Exercise aim =>
Below are records; how many of their lines contain "Turnpike"? Answer with only the number.

Data =>
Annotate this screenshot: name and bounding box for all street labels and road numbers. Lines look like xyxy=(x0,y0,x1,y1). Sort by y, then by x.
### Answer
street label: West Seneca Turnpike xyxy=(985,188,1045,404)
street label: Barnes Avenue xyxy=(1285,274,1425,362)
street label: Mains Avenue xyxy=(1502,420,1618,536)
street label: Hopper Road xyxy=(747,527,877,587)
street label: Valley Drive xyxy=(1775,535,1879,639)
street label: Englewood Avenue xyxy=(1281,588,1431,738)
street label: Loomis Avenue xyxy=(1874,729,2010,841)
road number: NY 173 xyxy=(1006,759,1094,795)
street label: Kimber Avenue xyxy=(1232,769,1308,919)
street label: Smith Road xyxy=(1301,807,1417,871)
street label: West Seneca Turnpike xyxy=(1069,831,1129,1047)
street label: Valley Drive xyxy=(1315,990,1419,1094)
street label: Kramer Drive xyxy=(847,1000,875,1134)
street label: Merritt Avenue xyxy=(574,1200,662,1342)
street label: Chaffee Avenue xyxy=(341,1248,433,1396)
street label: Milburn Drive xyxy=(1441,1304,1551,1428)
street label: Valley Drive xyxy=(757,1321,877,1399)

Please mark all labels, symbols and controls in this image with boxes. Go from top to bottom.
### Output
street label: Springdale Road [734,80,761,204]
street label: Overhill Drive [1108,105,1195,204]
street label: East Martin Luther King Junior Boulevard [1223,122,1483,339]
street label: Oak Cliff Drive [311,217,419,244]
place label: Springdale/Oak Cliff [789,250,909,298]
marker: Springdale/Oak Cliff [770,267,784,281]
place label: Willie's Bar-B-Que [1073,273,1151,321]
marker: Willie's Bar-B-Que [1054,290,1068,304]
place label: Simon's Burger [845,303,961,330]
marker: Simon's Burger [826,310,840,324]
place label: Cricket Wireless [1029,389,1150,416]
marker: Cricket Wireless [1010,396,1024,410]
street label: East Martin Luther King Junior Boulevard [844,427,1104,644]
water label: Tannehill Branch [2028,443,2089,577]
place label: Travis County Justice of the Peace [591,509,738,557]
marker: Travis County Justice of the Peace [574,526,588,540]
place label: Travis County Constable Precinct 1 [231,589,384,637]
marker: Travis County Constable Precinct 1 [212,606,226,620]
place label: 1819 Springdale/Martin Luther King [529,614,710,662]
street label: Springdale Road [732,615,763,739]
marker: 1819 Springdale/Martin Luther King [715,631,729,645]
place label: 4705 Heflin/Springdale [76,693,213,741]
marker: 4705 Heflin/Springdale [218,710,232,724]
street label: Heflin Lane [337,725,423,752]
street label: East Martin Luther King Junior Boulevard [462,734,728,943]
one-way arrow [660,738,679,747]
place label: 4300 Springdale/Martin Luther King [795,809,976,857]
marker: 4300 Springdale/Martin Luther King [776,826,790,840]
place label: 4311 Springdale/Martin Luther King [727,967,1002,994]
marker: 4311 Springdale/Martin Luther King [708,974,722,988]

Response to the exercise =>
2